Market: The IMF more pessimistic for 2023 in the face of multiple shocks


by David Lawder

WASHINGTON (Reuters) – The International Monetary Fund on Tuesday lowered its 2023 global growth forecast to factor in tensions related to the war in Ukraine, inflation and rising interest rates, stressing that the situation could significantly degrade.

In its new World Economic Outlook, the IMF says that around a third of the global economy is likely to contract next year.

“The three largest economies, the United States, China and the eurozone, will continue to stall,” its chief economist, Pierre-Olivier Gourinchas, said in a statement. “In short, the worst is yet to come and for many people 2023 will be experienced as a recession.”

IMF expects global gross domestic product (GDP) growth to slow to 2.7% next year, from 2.9% forecast in July, due to the impact of rising rates on the economy America, the surge in gas prices in Europe and the persistence in China of health restrictions such as real estate difficulties.

For this year, it maintains its forecast at 3.2%, with better-than-expected growth in Europe making it possible to offset the American slowdown. But this figure reflects a marked slowdown after the 6% rebound enjoyed by the global economy last year.

In the United States, growth is expected to be only 1.6% this year, 0.7 percentage points less than expected in July, after the unexpected contraction in GDP in the second quarter. For 2023, the Fund is still expecting growth of only 1.0%.

A US Treasury official said ahead of the release of the numbers that the US economy remained “fairly resilient, even in the face of significant headwinds.”

INFLATION, NUMBER ONE PRIORITY

The IMF explains that its forecasts remain dependent on the ability of central banks to fight inflation while avoiding an excessive tightening of monetary policies which could precipitate the world economy into “an unnecessary severe recession”, disrupt financial markets and penalize developing countries.

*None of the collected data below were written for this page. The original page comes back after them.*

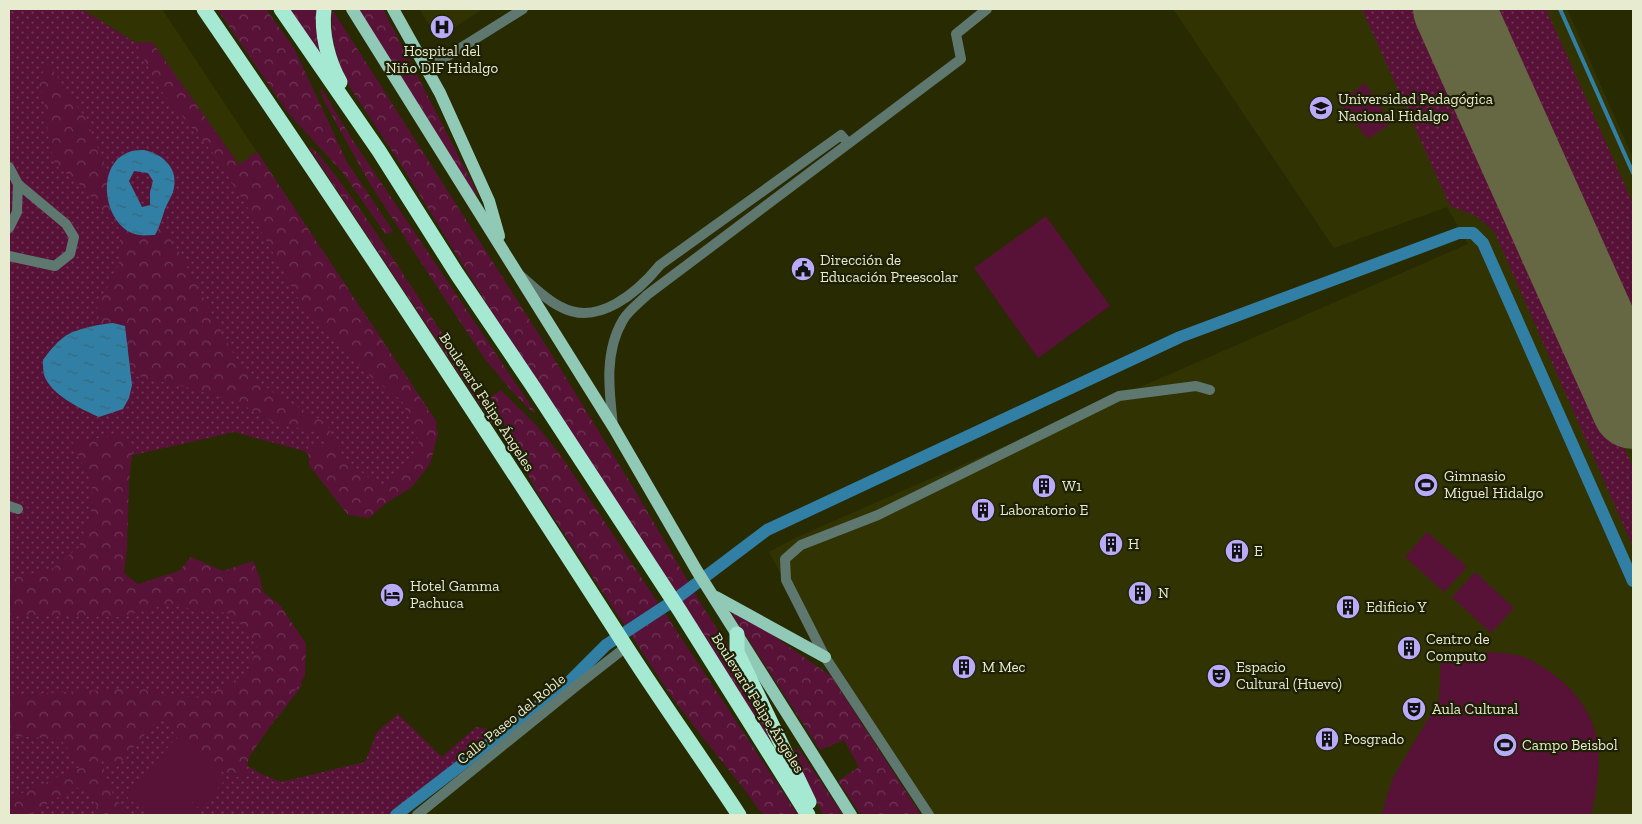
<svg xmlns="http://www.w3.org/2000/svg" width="1642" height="824" viewBox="0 0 1642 824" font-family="'Zilla Slab',serif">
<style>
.built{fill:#313402}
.grass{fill:url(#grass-dots)}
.forest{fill:url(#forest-crowns)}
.pitch{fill:#581238}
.water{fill:url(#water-ripples);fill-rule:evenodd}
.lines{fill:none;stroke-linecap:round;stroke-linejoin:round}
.stream{stroke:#317fa4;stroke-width:4}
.canal{stroke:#317fa4;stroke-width:12}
.runway{stroke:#666844;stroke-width:82}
.street{stroke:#5e786f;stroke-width:10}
.primary{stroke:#91c9b7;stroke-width:12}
.highway{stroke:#a5e9d3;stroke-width:15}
.labels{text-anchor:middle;stroke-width:4.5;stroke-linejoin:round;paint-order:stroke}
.poi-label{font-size:15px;fill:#e7ebcf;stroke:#1e2005;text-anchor:start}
.street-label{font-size:15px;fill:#e7ebcf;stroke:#1e2005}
</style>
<defs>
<pattern id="grass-dots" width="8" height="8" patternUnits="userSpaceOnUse" patternTransform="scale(1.25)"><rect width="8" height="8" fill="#581238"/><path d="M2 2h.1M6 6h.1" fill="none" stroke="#703554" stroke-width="1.8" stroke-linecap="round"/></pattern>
<pattern id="forest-crowns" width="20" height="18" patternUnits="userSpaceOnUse" patternTransform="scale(1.25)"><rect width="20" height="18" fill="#581238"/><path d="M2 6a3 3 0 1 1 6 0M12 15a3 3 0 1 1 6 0" fill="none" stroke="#703554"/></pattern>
<pattern id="water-ripples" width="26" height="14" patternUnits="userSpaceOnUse" patternTransform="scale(1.25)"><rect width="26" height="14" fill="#317fa4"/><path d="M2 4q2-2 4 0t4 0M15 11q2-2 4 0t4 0" fill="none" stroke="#39687b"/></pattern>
</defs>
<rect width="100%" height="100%" fill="#282a01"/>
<g class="built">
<polygon points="84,9 162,9 257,152 239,165 152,42 136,43 85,11"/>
<polygon points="419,9 483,9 438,38"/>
<polygon points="1173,9 1567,9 1633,158 1633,815 929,815 825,657 769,552 797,537 1468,244 1447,207 1334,248"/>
</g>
<g class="grass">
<polygon points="9,9 84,9 85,11 136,43 152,42 239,165 257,152 437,422 427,463 355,502 304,451 234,432 129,456 122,579 136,589 203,568 289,660 302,686 242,762 259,773 281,782 365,762 377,732 398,714 442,757 476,727 498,731 392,815 9,815"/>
<polygon points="1362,9 1428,9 1633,467 1633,547 1494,231 1476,216 1450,206"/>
<polygon points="1480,9 1546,9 1633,203 1633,351"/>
</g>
<g class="forest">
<polygon points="217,9 266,9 294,48 347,162 393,231 386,235 343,173 288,113"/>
<polygon points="289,9 318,9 323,58"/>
<polygon points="332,9 547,347 636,492 703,607 741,666 774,746 522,361 403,168 351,89 342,71 336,54 332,33"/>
<polygon points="357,9 383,9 478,194 473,197"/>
<polygon points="152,42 239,165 257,152 434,419 438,434 430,464 412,487 386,503 369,518 348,515 309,465 308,446 326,446 322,434 271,421 241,404 194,389 141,377 129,364 128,347 113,323 103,324 96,303 112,281 120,260 120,229 105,214 85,189 55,164 49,141 44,100 38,81 48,63 86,119 108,172 107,188 138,235 155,235 161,224 179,252 240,366 275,394 326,423 345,459 379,486 404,470 419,443 402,401 372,378 300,302 254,218 216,157 158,87 136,43"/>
<polygon points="322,89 352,139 535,412 533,413 509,388 485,359 443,296 370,184 325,103 320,90"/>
<path d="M312 147C348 188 377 234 407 280 438 327 469 373 495 423L493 425 309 148Z"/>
<polygon points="501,390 538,427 560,454 798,815 763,815 744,789 700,734 671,696 536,491 491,397"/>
<polygon points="125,435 133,446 129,482 127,549 124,573 138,584 179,571 191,557 223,571 253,561 260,578 263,592 280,605 306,644 305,676 249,757 244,779 222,772 185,750 170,727 159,718 114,770 99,756 112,792 126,815 101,815 91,793 75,787 29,815 9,815 9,799 82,766 60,739 14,736 9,737 9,695 141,688 167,695 203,698 248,673 257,646 233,614 166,605 120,617 9,615 9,578 52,569 79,547 91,513 92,485 72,441"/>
<polygon points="731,606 831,676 921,815 861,815 838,781 859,767 844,740 820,750 728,608"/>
<polygon points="799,749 843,815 823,815 799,765 793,751"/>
</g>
<g class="pitch">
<polygon points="1365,83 1391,123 1368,139 1339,103"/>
<polygon points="1046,216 1110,306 1038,358 974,268"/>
<polygon points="1427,532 1467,567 1444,592 1405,557"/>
<polygon points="1475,572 1514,608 1491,633 1452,597"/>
<path d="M1441 653C1466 652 1492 651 1517 655 1530 658 1546 669 1557 677 1605 717 1604 759 1591 815H1381L1393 778 1439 700Z"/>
<polygon points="176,738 225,780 200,809 180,792 199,809 194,815 148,815 126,796"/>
</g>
<g class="water">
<path d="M144 150C164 154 180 170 173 192 171 198 167 203 165 209 162 218 160 226 155 235 150 235 144 236 139 235 104 230 92 162 132 151 136 150 140 150 144 150ZM134 171 148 173 153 181 150 192V205L142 207 129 181Z"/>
<path d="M113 323 125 326 132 385 129 398 123 409 99 417C81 409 51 395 44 375 43 371 43 364 43 360 49 351 56 343 64 337 74 329 101 324 113 323Z"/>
</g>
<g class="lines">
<polyline class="stream" points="1560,9 1633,173"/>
<polyline class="canal" points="396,815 567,684 606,645 673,601 767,530 1180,337 1459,233 1473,233 1483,243 1633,581"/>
<polyline class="runway" points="1454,9 1633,408"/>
<g class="street">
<polyline points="427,69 523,9"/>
<polyline points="9,167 18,184 17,212 9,228"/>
<polyline points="9,256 55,266 70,254 74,237 66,224 18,184"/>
<path d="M521 276C533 286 546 300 561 307 598 327 638 292 660 265L841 135 848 143"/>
<path d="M613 425C609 390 604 352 623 320 628 311 639 303 647 295L961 59 956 34 987 9"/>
<polyline points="9,506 18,509"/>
<polyline points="417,815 580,683 626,647"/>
<polyline points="929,815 825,657 786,580 785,559 801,545 878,515 1119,396 1196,386 1210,390"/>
</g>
<g class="primary">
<polyline points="352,9 614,428 697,571 851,815"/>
<polyline points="393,9 440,93 489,201 499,236"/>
<polyline points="716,597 825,657"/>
</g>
<g class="highway">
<path d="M204 9C347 217 486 429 623 642 660 700 701 757 739 815"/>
<polyline points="281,9 379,151 457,274 532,385 680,611 808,815"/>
<path d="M324 9C321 33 328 61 340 82"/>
<polyline points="737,634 737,652 809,802"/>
</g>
</g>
<defs>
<g id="hospital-disc" transform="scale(1.25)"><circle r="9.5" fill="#b9abf7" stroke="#1e2005"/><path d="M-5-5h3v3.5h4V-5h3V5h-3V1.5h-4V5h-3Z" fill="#111"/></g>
<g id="university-disc" transform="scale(1.25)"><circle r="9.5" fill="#b9abf7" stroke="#1e2005"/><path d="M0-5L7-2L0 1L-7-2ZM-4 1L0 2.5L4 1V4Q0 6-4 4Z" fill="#111"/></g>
<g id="civic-disc" transform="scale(1.25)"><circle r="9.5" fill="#b9abf7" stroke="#1e2005"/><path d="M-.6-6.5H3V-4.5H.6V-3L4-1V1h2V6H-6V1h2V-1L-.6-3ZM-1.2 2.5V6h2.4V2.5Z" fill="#111"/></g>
<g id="stadium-disc" transform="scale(1.25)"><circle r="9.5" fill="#b9abf7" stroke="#1e2005"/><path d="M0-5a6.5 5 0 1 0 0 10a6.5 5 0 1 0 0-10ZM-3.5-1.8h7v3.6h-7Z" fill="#111"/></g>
<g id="building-disc" transform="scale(1.25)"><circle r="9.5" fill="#b9abf7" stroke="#1e2005"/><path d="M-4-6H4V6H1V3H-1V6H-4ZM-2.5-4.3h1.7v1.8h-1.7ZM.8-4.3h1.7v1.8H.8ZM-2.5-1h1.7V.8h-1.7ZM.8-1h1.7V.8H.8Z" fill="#111"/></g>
<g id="hotel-disc" transform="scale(1.25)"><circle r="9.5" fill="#b9abf7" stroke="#1e2005"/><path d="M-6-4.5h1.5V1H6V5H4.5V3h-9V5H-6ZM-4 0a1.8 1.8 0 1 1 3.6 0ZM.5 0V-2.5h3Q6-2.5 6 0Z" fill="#111"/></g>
<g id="theatre-disc" transform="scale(1.25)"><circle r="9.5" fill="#b9abf7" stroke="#1e2005"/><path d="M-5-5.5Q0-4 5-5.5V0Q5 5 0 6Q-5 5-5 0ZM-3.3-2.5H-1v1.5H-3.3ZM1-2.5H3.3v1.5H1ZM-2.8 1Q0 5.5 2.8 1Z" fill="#111"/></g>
</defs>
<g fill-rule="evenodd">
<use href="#hospital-disc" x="442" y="27"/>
<use href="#university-disc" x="1321" y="108"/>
<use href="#civic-disc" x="803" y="269"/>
<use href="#stadium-disc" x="1426" y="485"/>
<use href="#building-disc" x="1044" y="486"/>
<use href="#building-disc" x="983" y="510"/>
<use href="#building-disc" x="1111" y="544"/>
<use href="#building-disc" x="1237" y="551"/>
<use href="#building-disc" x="1140" y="593"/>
<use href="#hotel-disc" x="392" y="595"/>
<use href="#building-disc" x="1348" y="607"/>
<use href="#building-disc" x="1409" y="648"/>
<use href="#building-disc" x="964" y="667"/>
<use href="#theatre-disc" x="1219" y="676"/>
<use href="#theatre-disc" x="1414" y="709"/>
<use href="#building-disc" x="1327" y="739"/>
<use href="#stadium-disc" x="1505" y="745"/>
</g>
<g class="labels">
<g class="poi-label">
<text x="442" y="56" text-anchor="middle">Hospital del<tspan x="442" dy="17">Niño DIF Hidalgo</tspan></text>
<text x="1338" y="104">Universidad Pedagógica<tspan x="1338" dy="17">Nacional Hidalgo</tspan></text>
<text x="820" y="265">Dirección de<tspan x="820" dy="17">Educación Preescolar</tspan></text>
<text x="1444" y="481">Gimnasio<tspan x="1444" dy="17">Miguel Hidalgo</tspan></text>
<text x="1062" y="491">W1</text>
<text x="1000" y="515">Laboratorio E</text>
<text x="1128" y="549">H</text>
<text x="1254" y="556">E</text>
<text x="410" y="591">Hotel Gamma<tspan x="410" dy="17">Pachuca</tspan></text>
<text x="1158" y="598">N</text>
<text x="1366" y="612">Edificio Y</text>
<text x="1426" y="644">Centro de<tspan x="1426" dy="17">Computo</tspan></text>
<text x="982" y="672">M Mec</text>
<text x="1236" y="672">Espacio<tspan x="1236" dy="17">Cultural (Huevo)</tspan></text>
<text x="1432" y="714">Aula Cultural</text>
<text x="1344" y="744">Posgrado</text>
<text x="1522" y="750">Campo Beisbol</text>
</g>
<g class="street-label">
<text transform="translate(487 402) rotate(57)" y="5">Boulevard Felipe Ángeles</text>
<text transform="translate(758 703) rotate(58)" y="5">Boulevard Felipe Ángeles</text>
<text transform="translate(511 719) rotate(-39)" y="5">Calle Paseo del Roble</text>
</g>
</g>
<rect width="1642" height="824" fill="none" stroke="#e7ebcf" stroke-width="20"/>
</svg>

However, he recognizes that the fight against inflation remains the top priority.

“The hard-won credibility of central banks would be undermined if they made another error of judgment on the stubborn persistence of inflation,” said Pierre-Olivier Gourinchas. “That would prove even more damaging to future macroeconomic stability.”

The US Federal Reserve and the European Central Bank (ECB) have long considered the acceleration of inflation to be a “transitory” phenomenon, which has delayed the start of the rise in interest rates.

The IMF estimates that global inflation should have peaked at 9.5% in the third quarter of this year and will drop to 4.7% by the end of 2023.

He also points out that a “plausible combination of shocks” including a 30% jump in oil prices could cause growth to fall to 1.0% next year, a level at which real household incomes would decline.

This “gloomy scenario” also includes a marked decline in real estate investments in China, a significant tightening of financial conditions linked to sharp depreciations in emerging currencies and persistent tensions in the labor markets.

The IMF estimates at 25% the probability that world growth will fall below 2% next year, a situation that has occurred only five times since 1970, and at 10% that of a contraction in world GDP.

THE DOLLAR, SOURCE OF TENSION

The potential shocks mentioned by the Fund could prolong the current phase of high inflation, and therefore no doubt the appreciation of the dollar, already at its highest since the beginning of the 2000s against other currencies.

However, explains the IMF, such a situation would particularly penalize emerging countries because a durably strong dollar would increase the risk of some of these countries defaulting on their debt.

Debt relief for emerging countries should be one of the main topics of discussion at the meetings of the IMF and the World Bank which begin this Tuesday in Washington and Pierre-Olivier Gourinchas said that emerging countries must now prepare in difficult times.

For most of them, he added, the best strategy must combine monetary policy giving priority to price stability, currency adjustment and “the preservation of large foreign exchange reserves in anticipation of the where financial conditions will actually get worse”.